Since the power operation is one of the most expensive in such computation, it can be precomputed to further speed-up multiple calls:
MAX_PRE_VAL = 256
BASES = list(range(2, 16))
POWS = {
b: np.array([b ** i for i in range(MAX_PRE_VAL)])
for b in BASES}
def bools_to_int_pre(arr, base=2, pows=POWS):
return sum(pows[base][i] for i, x in enumerate(arr.tolist()) if x)
def bools_to_int_dot_pre(arr, base=2, pows=POWS):
return np.dot(arr, pows[base][:len(arr)])
def bools_to_int_mul_sum_pre(arr, base=2, pows=POWS):
return np.sum(arr * pows[base][:len(arr)])
It is easy to see that all methods produce the same result (save for the bools_to_int_nb() with the limitations already noted):
funcs = (
bools_to_int, bools_to_int_pre,
bools_to_int_dot, bools_to_int_dot_pre,
bools_to_int_mul_sum, bools_to_int_mul_sum_pre,
bools_to_int_cy, bools_to_int_nb)
rng = np.random.default_rng(42)
arr = rng.integers(0, 2, 112)
for func in funcs:
print(f"{func.__name__!s:>32} {func(arr)}")
bools_to_int 3556263535586786347937292461931686
bools_to_int_pre 3556263535586786347937292461931686
bools_to_int_dot 3556263535586786347937292461931686
bools_to_int_dot_pre 3556263535586786347937292461931686
bools_to_int_mul_sum 3556263535586786347937292461931686
bools_to_int_mul_sum_pre 3556263535586786347937292461931686
bools_to_int_cy 3556263535586786347937292461931686
bools_to_int_nb -4825705174627124058
With the following code to produce the timings:
rng = np.random.default_rng(42)
timings = {}
k = 16
for n in range(1, 128, 3):
arrs = rng.integers(0, 2, (k, n))
print(f"n = {n}")
timings[n] = []
base = [funcs[0](arr) for arr in arrs]
for func in funcs:
res = [func(arr) for arr in arrs]
is_good = base == res
timed = %timeit -r 8 -n 16 -q -o [func(arr) for arr in arrs]

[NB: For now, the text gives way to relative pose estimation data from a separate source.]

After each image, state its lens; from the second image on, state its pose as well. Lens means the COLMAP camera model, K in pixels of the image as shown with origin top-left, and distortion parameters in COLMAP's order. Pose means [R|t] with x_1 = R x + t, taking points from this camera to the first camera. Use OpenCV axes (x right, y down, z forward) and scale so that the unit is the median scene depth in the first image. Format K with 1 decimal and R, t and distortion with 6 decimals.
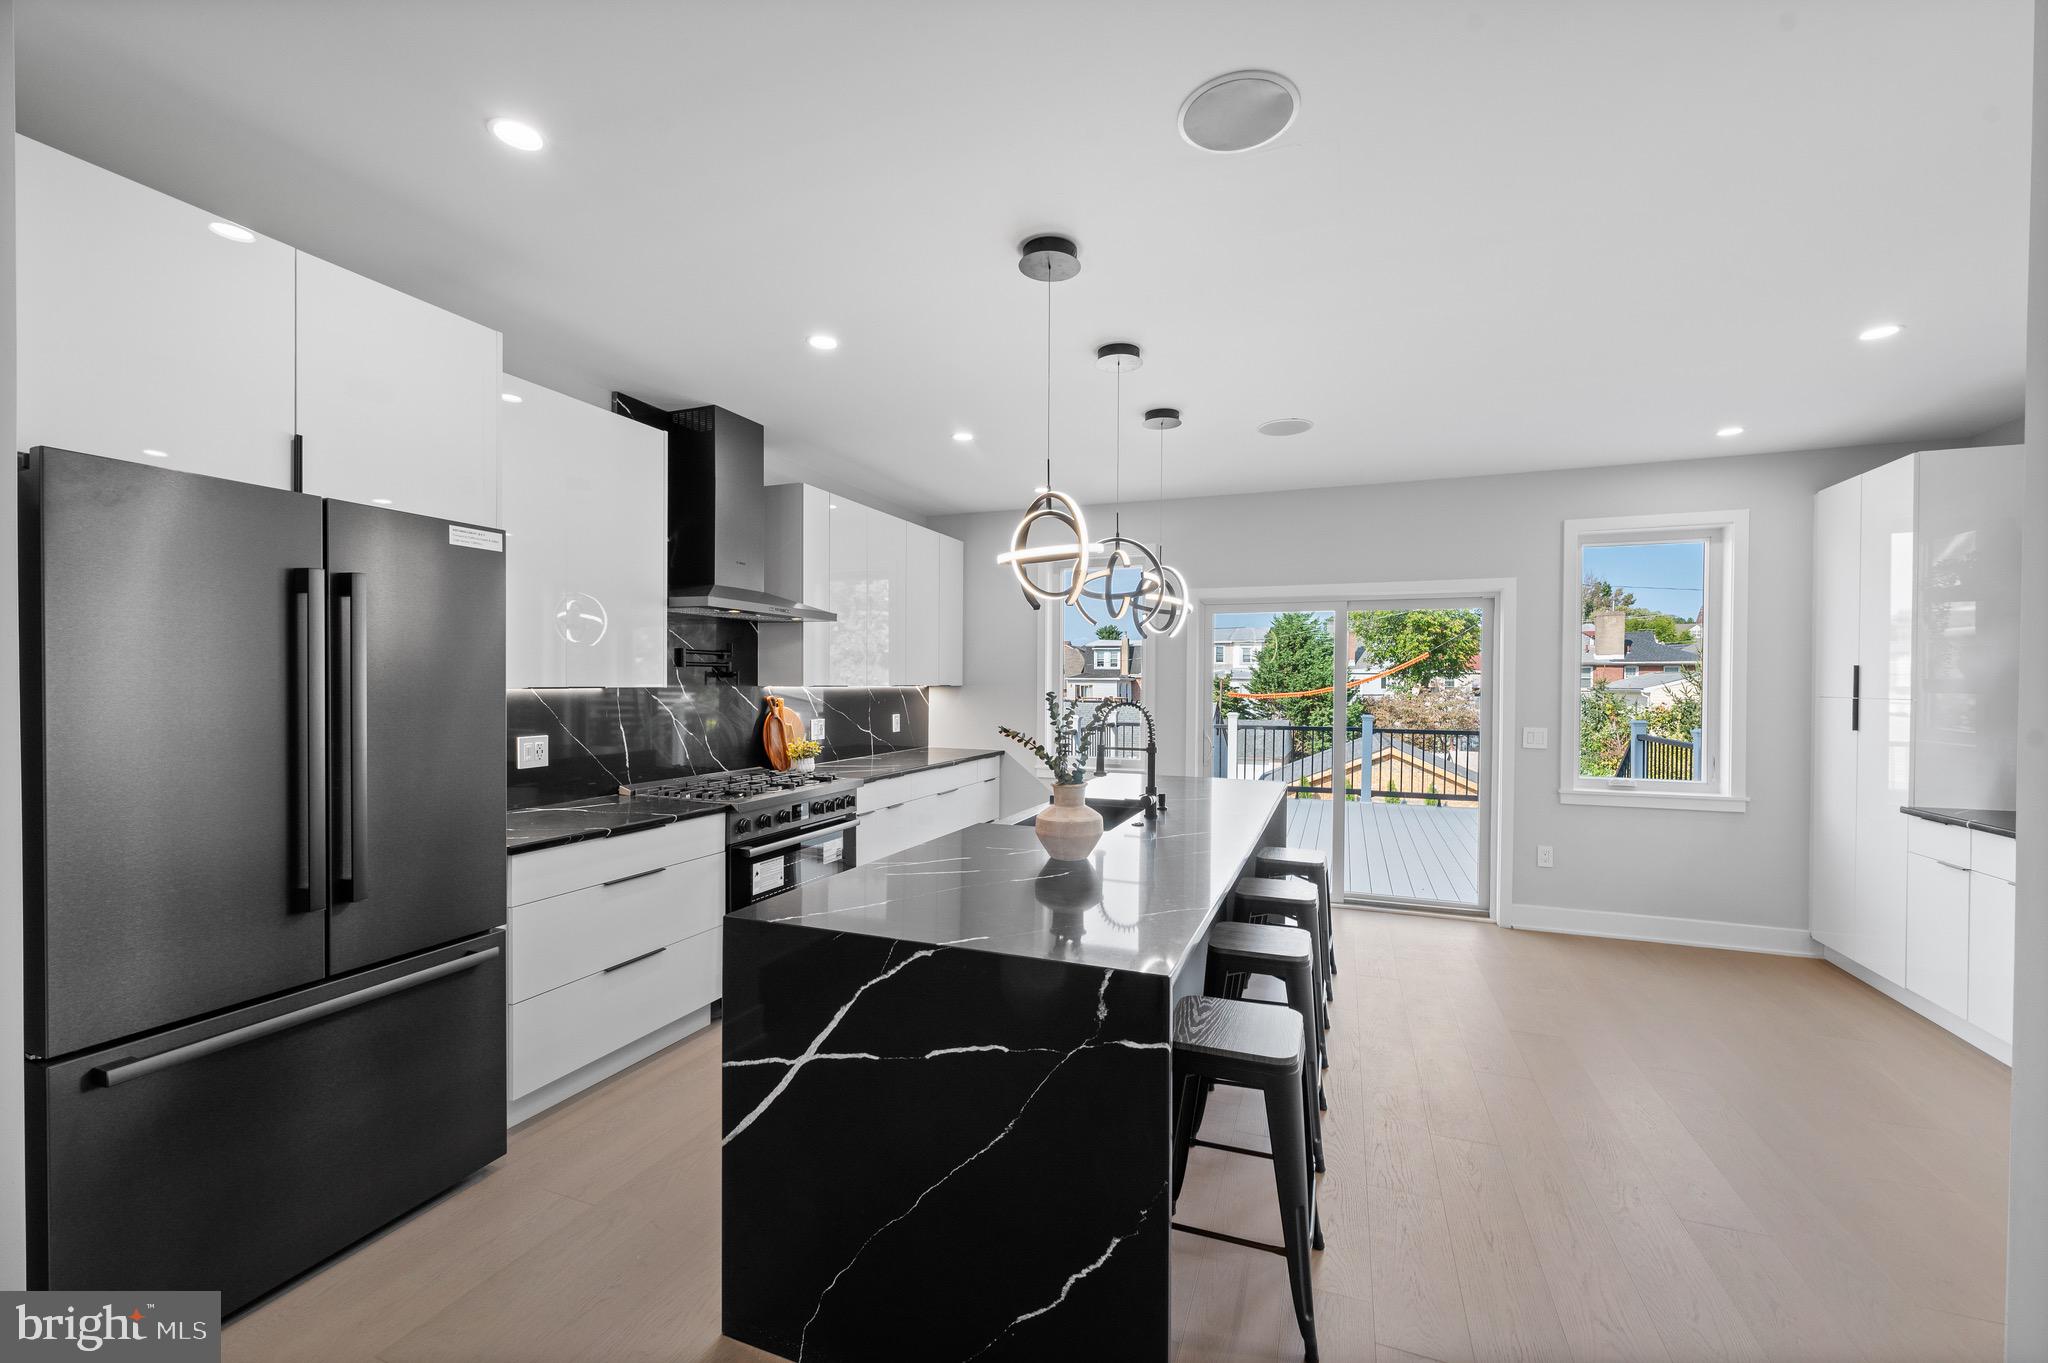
lens RADIAL K [[819.8, 0, 1031.8], [0, 819.8, 689.6], [0, 0, 1]] dist [-0.000496, 0.000123]
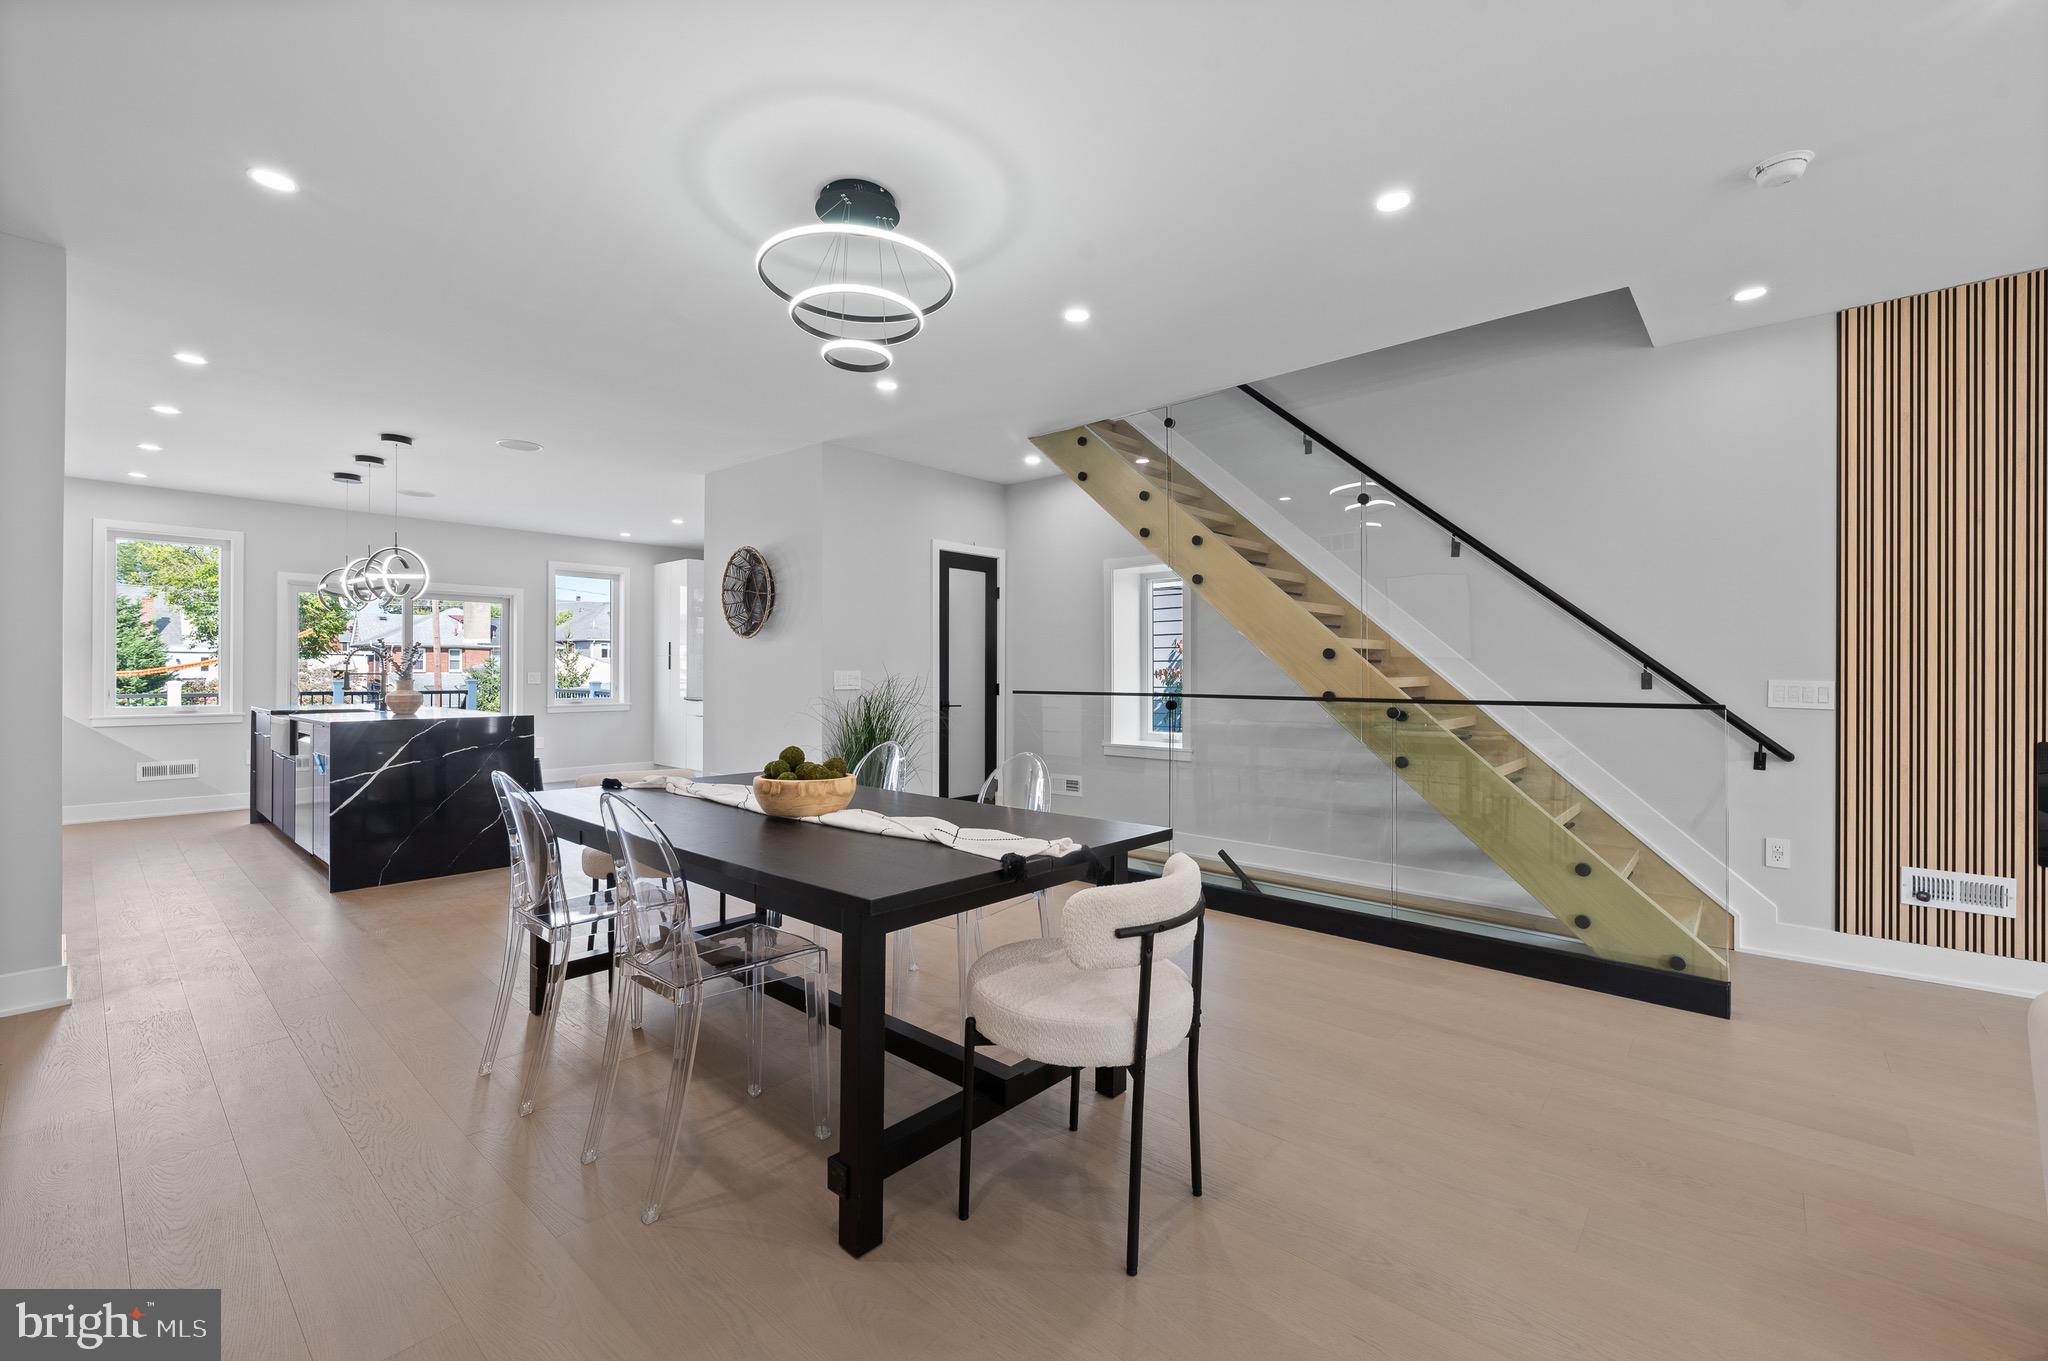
lens RADIAL K [[838.8, 0, 1033.0], [0, 838.8, 670.6], [0, 0, 1]] dist [0.000912, -0.000106]
pose [[0.350425, -0.002178, 0.936588, -0.931487], [0.007155, 0.999974, -0.000351, 0.064545], [-0.936563, 0.006824, 0.350432, -0.864904]]
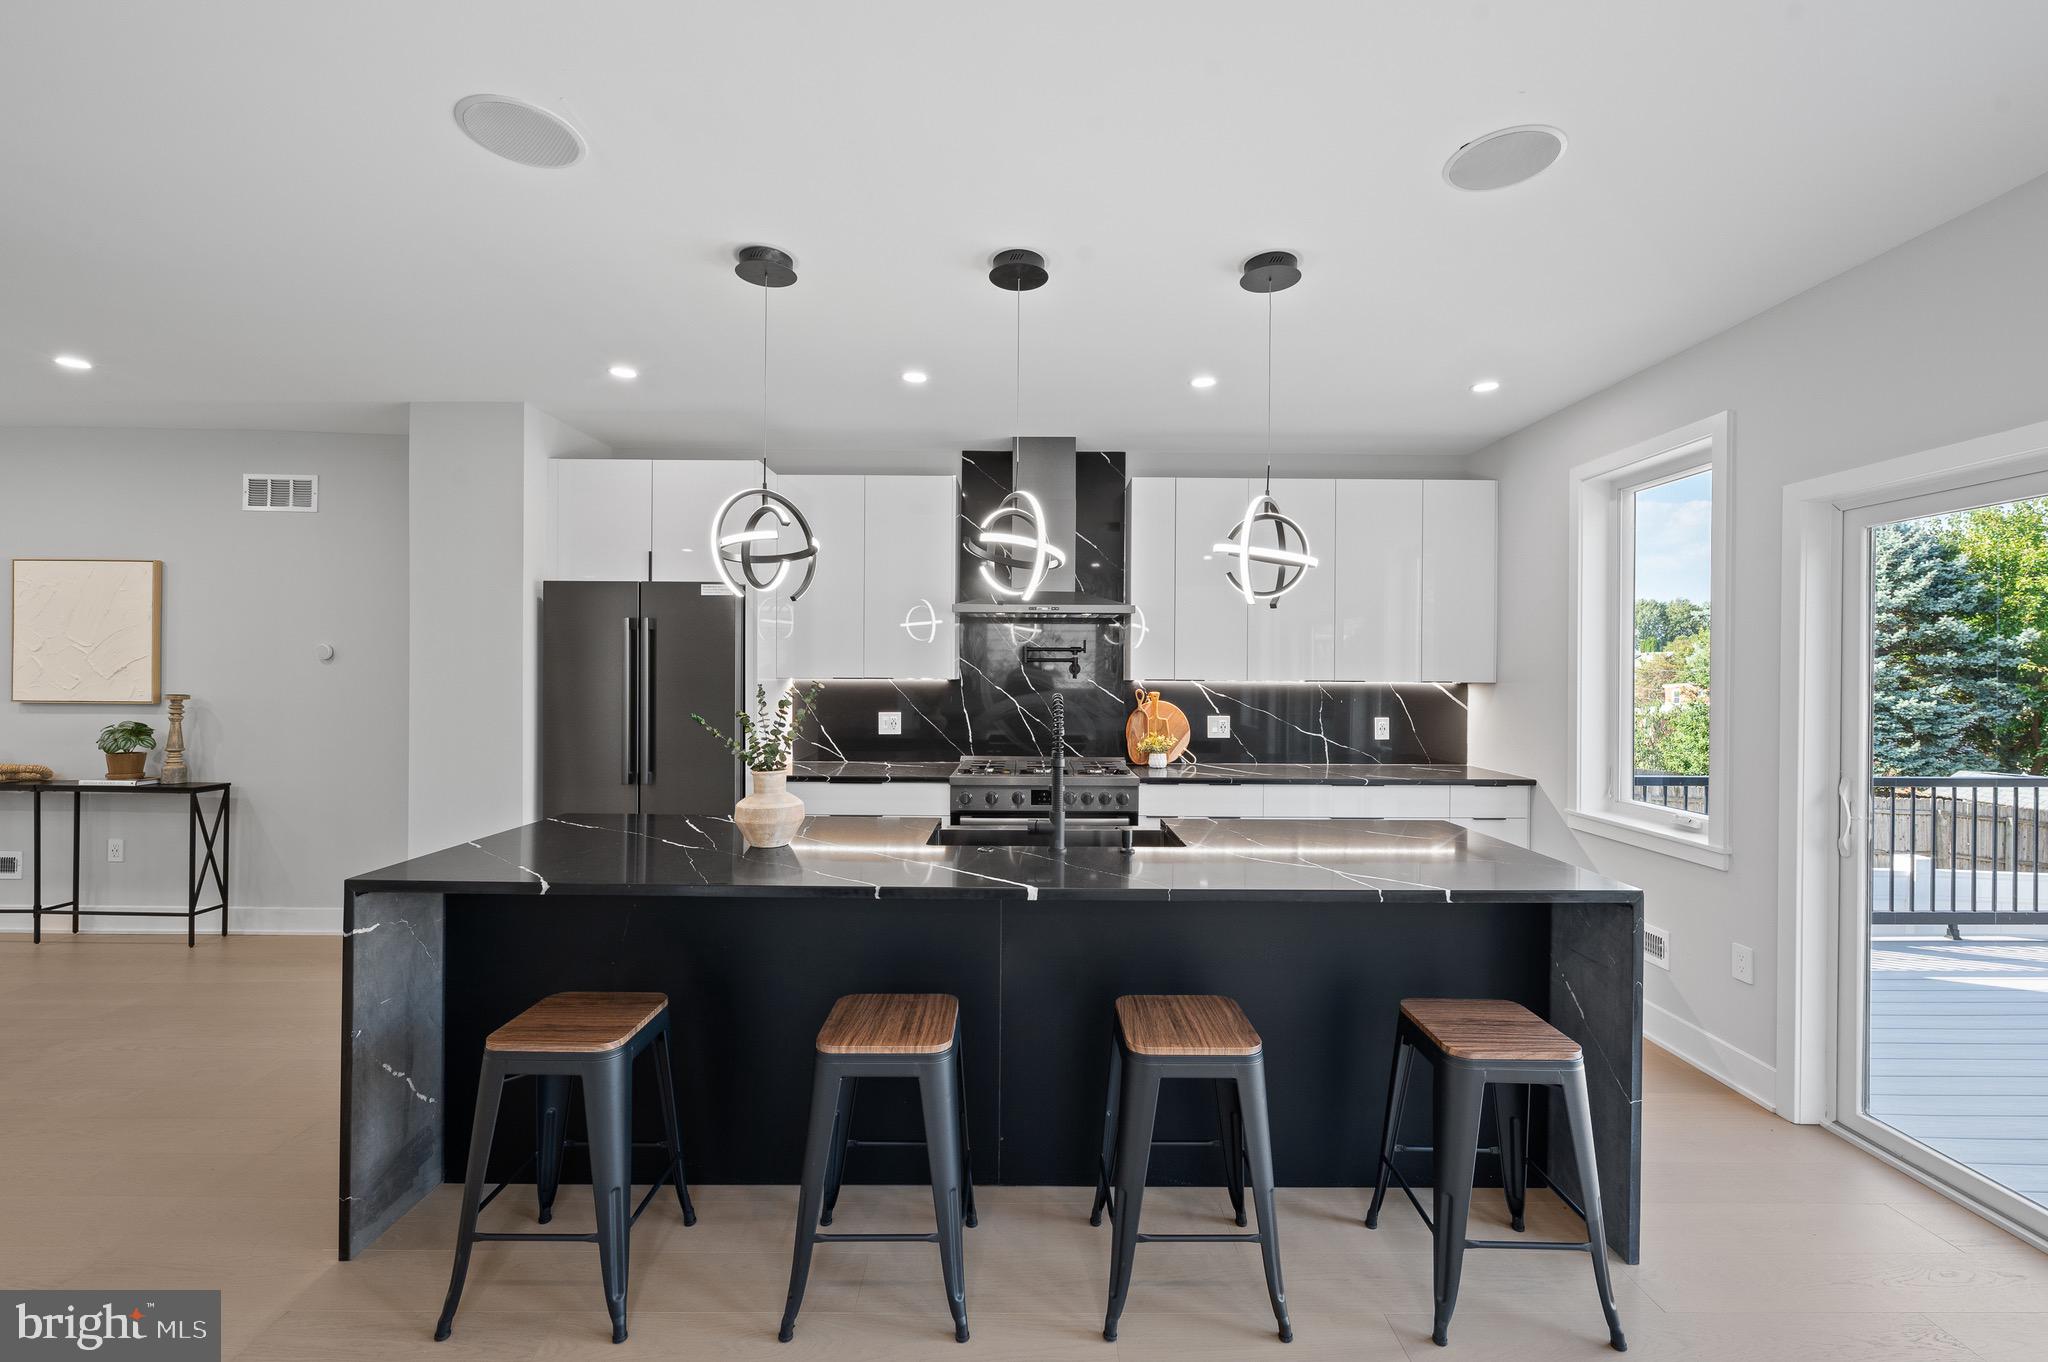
lens RADIAL K [[838.8, 0, 1033.0], [0, 838.8, 671.1], [0, 0, 1]] dist [0.000912, -0.000106]
pose [[0.361756, -0.006660, -0.932249, 0.715508], [-0.013574, 0.999831, -0.012410, -0.000687], [0.932174, 0.017144, 0.361605, 0.586111]]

timing = timed.best * 1e6 / k
timings[n].append(timing if is_good else None)
print(f"{func.__name__:>24} {is_good} {timing:10.3f} µs")
to be plotted with:
import pandas as pd
df = pd.DataFrame(data=timings, index=[func.__name__ for func in funcs]).transpose()
df.plot(marker='o', xlabel='Input size / #', ylabel='Best timing / µs', figsize=(10, 8))
Showing that before hitting the int64 limit, the bools_to_int_nb() approach is the fastest by far and large.
Conversely, for larger values np.dot() with pre-computing is the fastest.
Without pre-computing, resorting to simple manual looping is the fastest, and the Cython acceleration provides a small but appreciable speed-up.
Beware that power-of-2 problem can probably be optimized more.